§ Source document:
# # # # #

In this article, I will discuss the various VMware vSphere Site Availability Concepts and will try to work out how each concept can be applied to data centers, sites, and vSphere clusters.
No matter which one of the possible VMware vSphere Site Availability Concepts you choose for your environment, or which mix of them fits your demands, there are some basic rules you should apply to guarantee the best possible availability and minimize the unplanned failovers.
Documentation
Good documentation about the configuration of your infrastructure and the processes you use to operate the different systems are the best foundation for a robust environment.
But your documentation should not only include the current configuration, you should also write down, what needs to be done if something went wrong. This is often called a Failover Plan or Recovery Runbook.
Redundancy
Redundancy is required on all levels of the infrastructure stack to guarantee maximum uptime. And just because you have a second data center, you can’t do without redundancy for the smaller parts, such as cabling or PCI cards. Each unplanned failover (host or the whole site) is stress for your infrastructure.
If you decide to run two datacenters, respective sites, on a single campus the end-to-end redundancy gets very complex. Think about the dedicated power supply and WAN access you need for both datacenters.
But redundancy is not just about equipment, also your IT stuff and their knowledge need to be redundant.
Monitoring
A good Uptime-Monitoring concept that covers all layers of the infrastructure allows you to react quickly to minor outages and probably prevent major incidents. You should consider methods to verify your services from a “User-Perspective”, such as making an API Call instead of a simple HTTP check.
In addition to “simple”, but very important Uptime-Monitoring, an IT Operations Management Tool can help you to efficiently operate complex infrastructures and proactively react to changes and trends.

# # # # #

Write the next part of the vSphere site availability article above, picking up right after its final sentence.

# # # # #

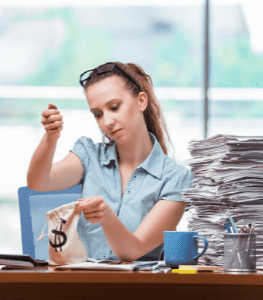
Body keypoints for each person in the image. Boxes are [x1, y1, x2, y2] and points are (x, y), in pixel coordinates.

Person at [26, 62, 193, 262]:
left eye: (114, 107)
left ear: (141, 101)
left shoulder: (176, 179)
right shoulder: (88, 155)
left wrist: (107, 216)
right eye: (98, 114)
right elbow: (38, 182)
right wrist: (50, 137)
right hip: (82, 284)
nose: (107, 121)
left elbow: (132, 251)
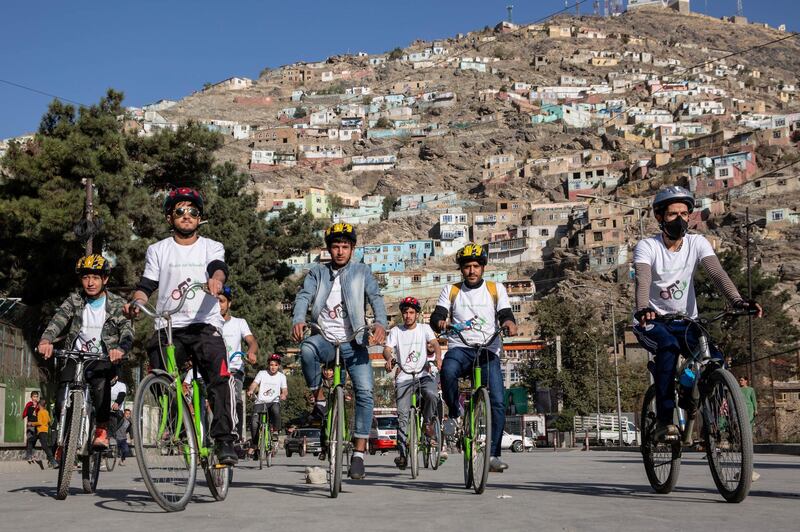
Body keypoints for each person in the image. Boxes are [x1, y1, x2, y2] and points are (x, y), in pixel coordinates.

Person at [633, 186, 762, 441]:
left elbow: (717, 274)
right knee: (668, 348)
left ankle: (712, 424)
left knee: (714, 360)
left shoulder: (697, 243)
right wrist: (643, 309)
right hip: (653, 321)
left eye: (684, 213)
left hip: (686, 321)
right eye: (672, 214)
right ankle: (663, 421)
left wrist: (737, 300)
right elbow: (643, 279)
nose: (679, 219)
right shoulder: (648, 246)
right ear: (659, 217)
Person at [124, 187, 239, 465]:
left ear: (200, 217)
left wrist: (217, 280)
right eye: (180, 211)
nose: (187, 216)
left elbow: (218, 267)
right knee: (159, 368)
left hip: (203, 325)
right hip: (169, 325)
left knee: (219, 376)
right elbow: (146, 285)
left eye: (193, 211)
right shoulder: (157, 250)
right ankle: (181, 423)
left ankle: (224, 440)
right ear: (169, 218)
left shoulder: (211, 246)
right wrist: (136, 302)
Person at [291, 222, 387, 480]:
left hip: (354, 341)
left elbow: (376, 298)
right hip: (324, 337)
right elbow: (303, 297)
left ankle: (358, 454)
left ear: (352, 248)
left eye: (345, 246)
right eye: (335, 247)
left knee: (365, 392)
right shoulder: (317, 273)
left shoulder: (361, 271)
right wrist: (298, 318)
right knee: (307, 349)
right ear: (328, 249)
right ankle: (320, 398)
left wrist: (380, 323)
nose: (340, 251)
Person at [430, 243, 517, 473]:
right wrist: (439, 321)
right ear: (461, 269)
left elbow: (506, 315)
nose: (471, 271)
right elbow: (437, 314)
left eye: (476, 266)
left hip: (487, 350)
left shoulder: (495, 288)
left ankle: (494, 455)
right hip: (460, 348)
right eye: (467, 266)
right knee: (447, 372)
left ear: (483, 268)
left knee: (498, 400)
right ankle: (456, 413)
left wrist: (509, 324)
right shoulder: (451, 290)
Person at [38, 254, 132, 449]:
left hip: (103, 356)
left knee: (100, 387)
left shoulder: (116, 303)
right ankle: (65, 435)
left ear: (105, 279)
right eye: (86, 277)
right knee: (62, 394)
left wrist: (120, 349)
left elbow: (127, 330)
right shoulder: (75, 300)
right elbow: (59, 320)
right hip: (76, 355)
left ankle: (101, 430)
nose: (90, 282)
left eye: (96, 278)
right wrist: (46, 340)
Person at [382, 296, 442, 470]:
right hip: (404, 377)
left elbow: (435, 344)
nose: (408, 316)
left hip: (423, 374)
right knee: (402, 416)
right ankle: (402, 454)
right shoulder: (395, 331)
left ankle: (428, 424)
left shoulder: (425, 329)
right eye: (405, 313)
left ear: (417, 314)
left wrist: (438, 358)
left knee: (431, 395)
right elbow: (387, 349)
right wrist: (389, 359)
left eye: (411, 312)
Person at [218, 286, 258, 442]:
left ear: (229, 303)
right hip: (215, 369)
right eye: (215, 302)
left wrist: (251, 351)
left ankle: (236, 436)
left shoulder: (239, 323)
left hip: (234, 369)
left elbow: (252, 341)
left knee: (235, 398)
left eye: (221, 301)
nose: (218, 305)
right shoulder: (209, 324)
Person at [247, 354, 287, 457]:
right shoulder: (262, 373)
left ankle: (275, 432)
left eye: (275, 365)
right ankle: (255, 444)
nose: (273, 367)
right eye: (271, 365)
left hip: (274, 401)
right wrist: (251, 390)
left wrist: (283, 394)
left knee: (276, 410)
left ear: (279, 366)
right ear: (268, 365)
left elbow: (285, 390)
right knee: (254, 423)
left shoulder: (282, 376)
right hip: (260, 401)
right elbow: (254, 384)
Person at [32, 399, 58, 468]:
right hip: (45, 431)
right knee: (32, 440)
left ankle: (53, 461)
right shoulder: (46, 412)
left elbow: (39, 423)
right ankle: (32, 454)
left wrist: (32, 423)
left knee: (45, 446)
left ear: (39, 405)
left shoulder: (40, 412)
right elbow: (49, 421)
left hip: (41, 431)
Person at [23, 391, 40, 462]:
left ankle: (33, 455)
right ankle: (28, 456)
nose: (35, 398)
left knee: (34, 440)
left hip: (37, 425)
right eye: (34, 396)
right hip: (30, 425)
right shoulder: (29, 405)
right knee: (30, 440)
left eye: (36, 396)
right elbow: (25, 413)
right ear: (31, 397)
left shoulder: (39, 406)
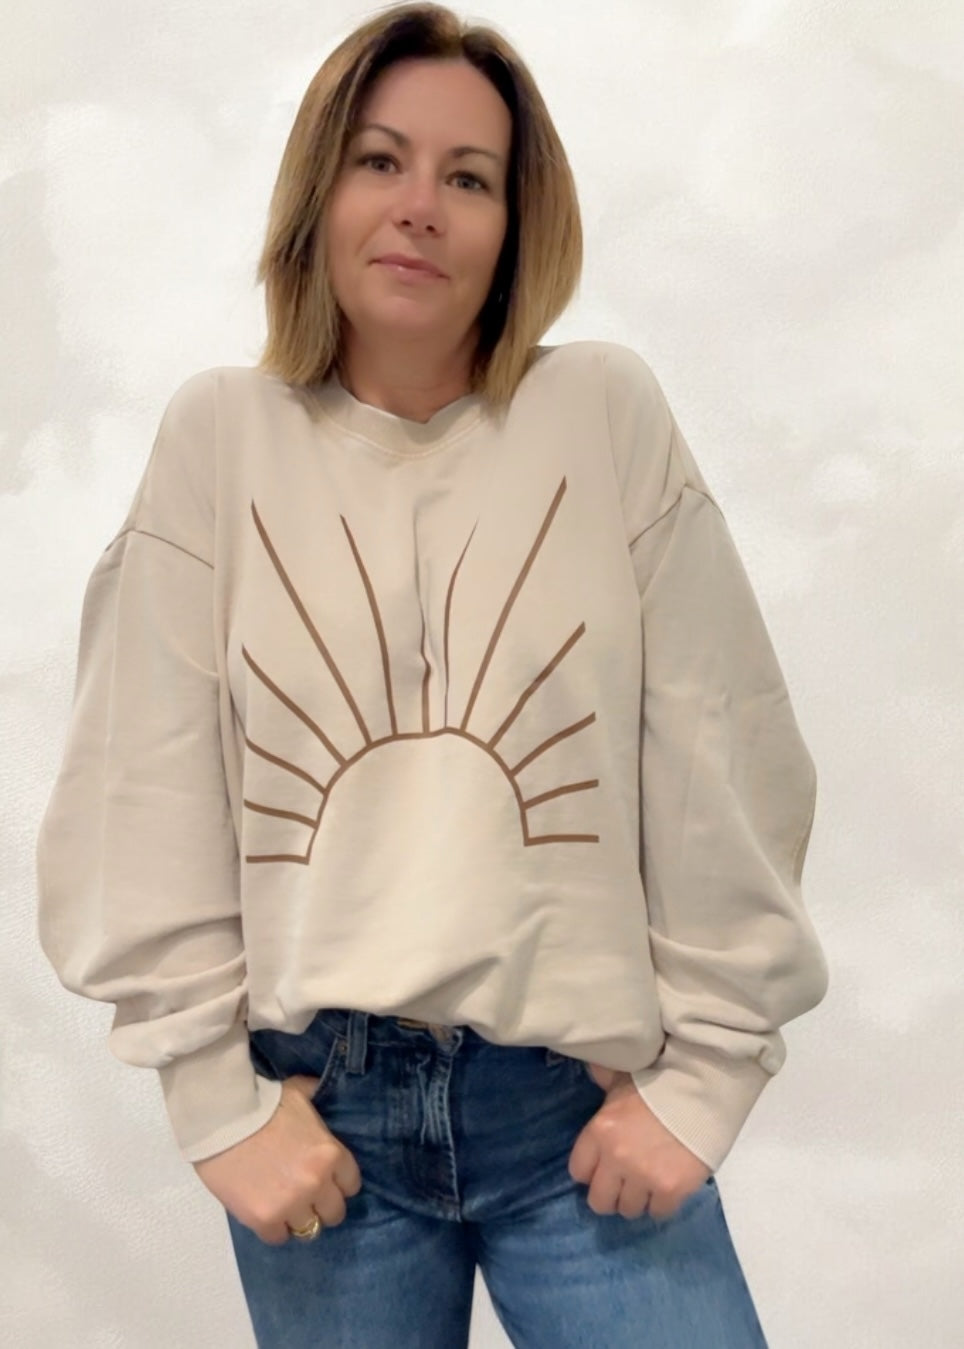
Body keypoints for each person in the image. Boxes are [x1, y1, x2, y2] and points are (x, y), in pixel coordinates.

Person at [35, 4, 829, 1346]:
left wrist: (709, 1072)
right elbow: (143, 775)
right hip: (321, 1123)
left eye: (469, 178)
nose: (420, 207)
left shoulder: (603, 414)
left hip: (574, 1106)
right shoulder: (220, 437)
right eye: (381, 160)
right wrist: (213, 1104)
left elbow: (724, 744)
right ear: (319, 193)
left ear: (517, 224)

# # # # #

§ Reply:
Maintenance
Keeping your systems up to date is not just about security, this is also about proactively preventing failures caused by software and firmware defects.
In my opinion, there is another important thing in doing maintenance of your systems: You learn more about the systems.
Testing
A Failover-Plan or a Backup is nothing worth without regular testing and verification. Each change of the environment needs to be verified against your existing failover and restore processes.
Tools like VMware Site Recovery Manager or Veeam Availability Orchestrator are able to verify failover scenarios in a non-disruptive way. Veeam Availability Orchestrator even generates documentation for the failover plan.
Single Datacenter
I will start with the cheapest and simplest of the VMware vSphere Site Availability Concepts, a single data center that contains the whole production site. However, the fact that the production data is all in one location does not mean that the backup data could not be replicated off-site. On the contrary, in this constellation this is even an urgent recommendation. Some backup vendors offer a tight integration for off-site backup locations - Veeam, for example, has a huge ecosystem of Veeam Cloud Connect Providers.
Metric | Rating |
---|---|
Complexity | Low |
Cost | Low |
RPO Time * | High |
RTO Time * | High |
Possible Distance | N/A |
* Full Site Failure
This design is probably the most common setup for SMB customers and remote branches. A good data center monitoring and backup concept might reduce the general chance of a site failure and reduces the RPO / RTO time in case of a storage failure. The backup concept should also include, if possible, a dedicated location (another fire compartment) for the backup data. If the data center is a remote branch, your backup can be copied to the main datacenter.
Keep in mind that an off-site copy of your backup data is nothing worth without a recovery concept and routinely testing.
Active Passive Datacenter
An active-passive data center is the next evolution of a single datacenter. It can also be designed very cost-efficient and deployed in various scenarios.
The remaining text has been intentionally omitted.